Martin Luther King III, 25, one of four children of Martin and Coretta King, is heir to his family's legacy through his name, his age and his work. All the King offspring are looked to for leadership: Martin and Yolanda, 27, work for the Atlanta-based King Center for Nonviolent Social Change, and Yolanda formed a New York-based theater group with Malcolm X's daughter, Attallah Shabazz, 24. (All three were named among "50 Young Leaders of the Future" in the September issue of Ebony magazine.) The two youngest King children are Dexter, 22, a corrections officer in Atlanta and a student at Morehouse College, and Bernice, 20, a student at Spelman College.

But Martin Luther King III has the name. He is increasingly visible, joining the organizers of voter registration drives, speaking forcefully on domestic issues, especially at youth meetings. He is only months younger than his father was when the 26-year-old minister led the Montgomery, Ala., bus boycott and was catapulted into national prominence.

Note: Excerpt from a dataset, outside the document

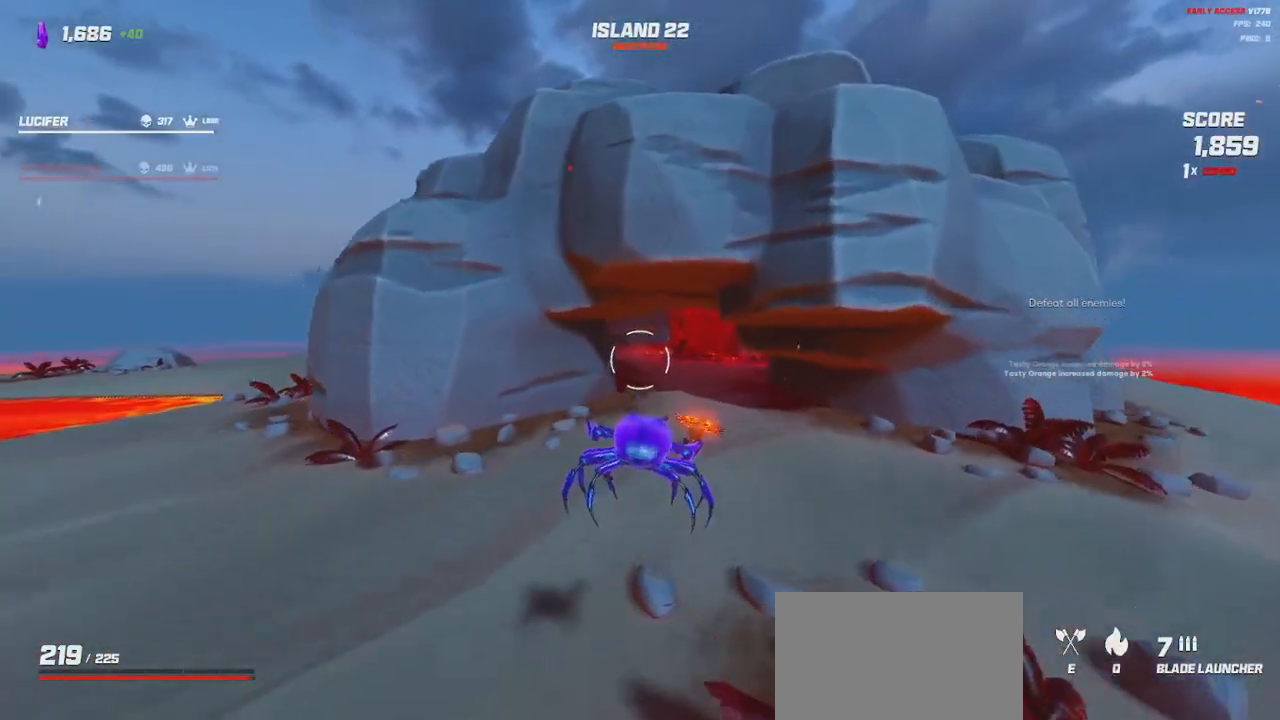
{"keys": ["a", "w"], "mouse": [], "events": [[16, "space", "up"], [100, "d", "up"], [416, "a", "down"]]}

King acknowledges the name and the responsibility.

"Our family situation is unique. If I go in and apply for a job, because I am Martin Luther King people are going to be awed at first, and they say, 'Yeah, let's see what we can do,' because they don't want any repercussions. But the average black child who comes out of Buttermilk Bottom, who may not have been trained adequately, because of his circumstances, that black child is going to be judged as just poor black trash. If a average white child comes in, he will get a superior job to that black child.

"That part of 'the dream' is not a reality. It has not become true. One day, hopefully, it will. This is such a racist, violent society. Poor black kids catch hell, literally."

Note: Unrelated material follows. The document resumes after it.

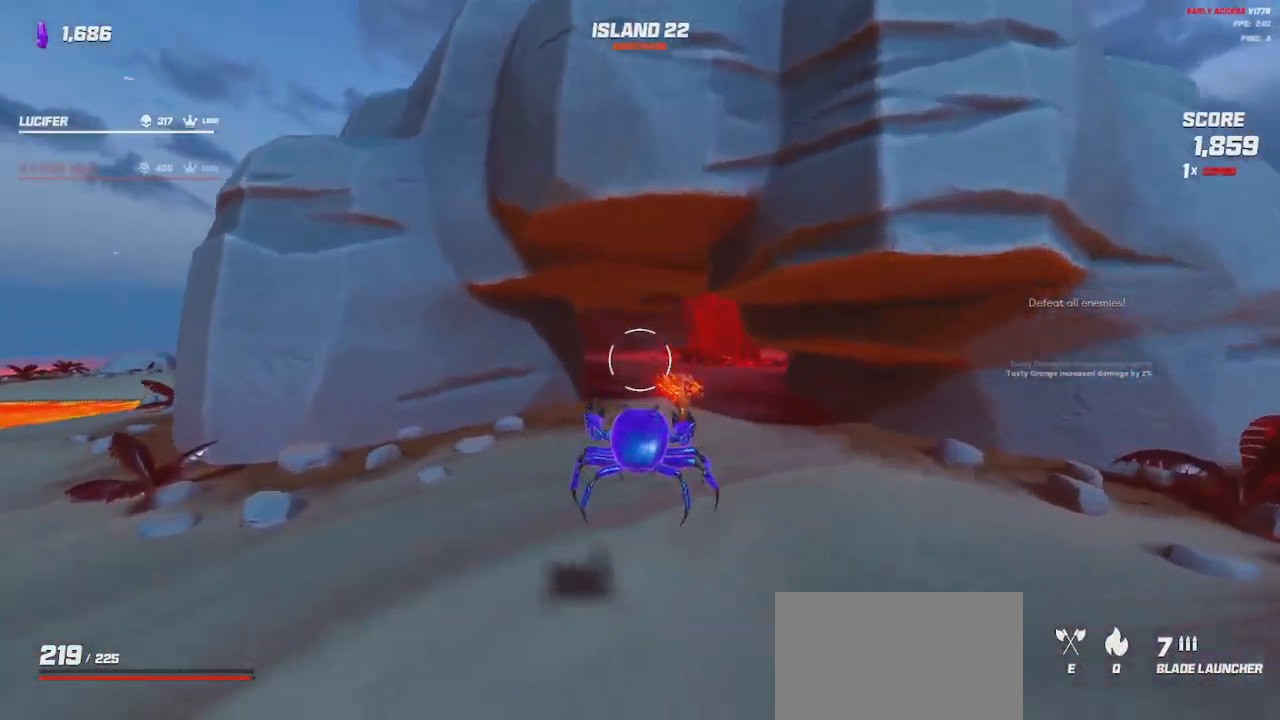
{"keys": ["a", "shift", "space", "w"], "mouse": [], "events": [[316, "shift", "down"], [433, "space", "down"]]}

And it's more than the name. King also has the full nose, burning yet playful brown eyes, the stocky build and the degree from Morehouse that his father and grandfather had. For the son, the shared vision and outrage is strongly articulated but its eloquence is still evolving.

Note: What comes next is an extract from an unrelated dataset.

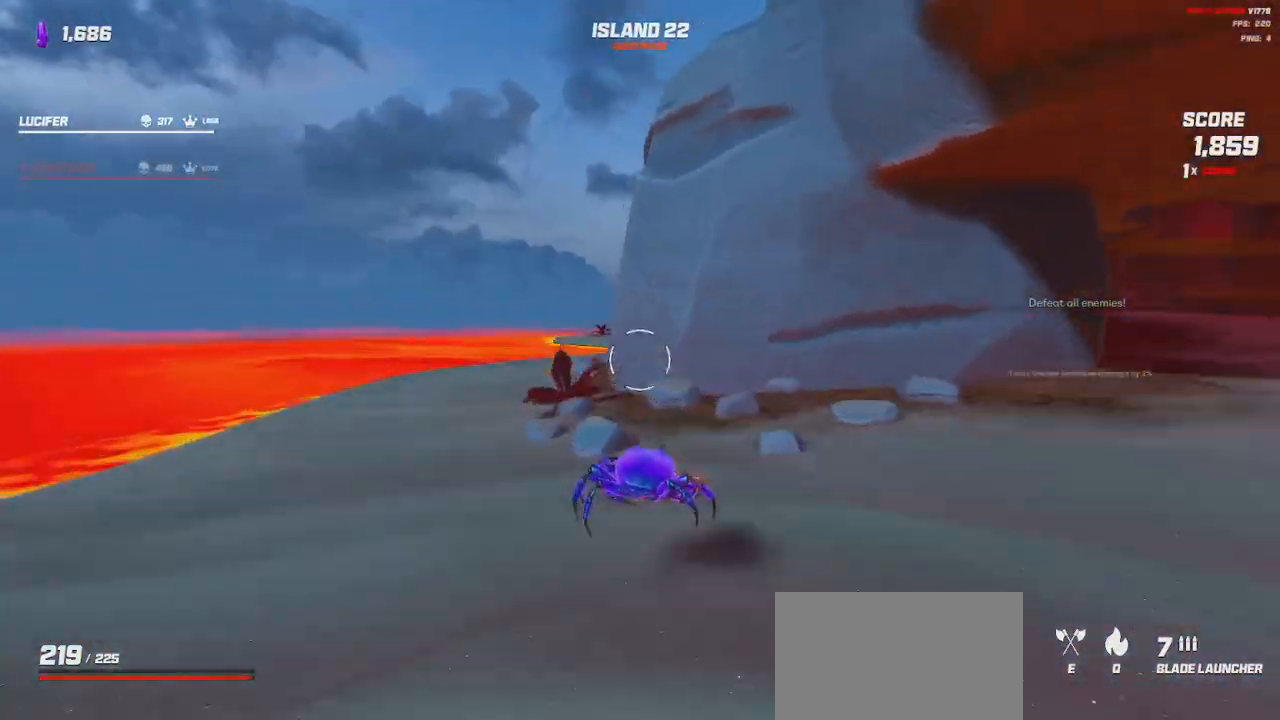
{"keys": ["a", "w"], "mouse": [], "events": [[16, "shift", "up"], [33, "space", "up"], [150, "space", "down"], [266, "space", "up"]]}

"I hear those speeches and I think wow." He is standing now, tall and full, dressed somberly in gray and black, even to a wide black tie, and he spends five minutes reciting his father's speech on the shortcomings of great civilizations.

Yet the name. "People want to make it a burden, they want to make like you are carrying a cross, a big, heavy cross--'I know you are hurting,' " he says, laughing. "I have greater burdens, the burden of trying to decipher the difference between good and evil. That is much greater than having the name of one of the greatest persons in our society, if society says that. It's an honor. I am glad to have it or to be victimized by the circumstances, in a sense. If it is going to help people, that's what I should be about. Daddy was about that."

Since May, when he resigned from a hotel management job in Atlanta, King has been working to mobilize young people for today's 20th anniversary March on Washington. "It's swelling," he says of the national response. He will march and join his mother and family on the podium. "I have never talked about it in the sense of a celebration, as some have, because we are really not celebrating. The fact is we still need decent housing, health care, jobs and education."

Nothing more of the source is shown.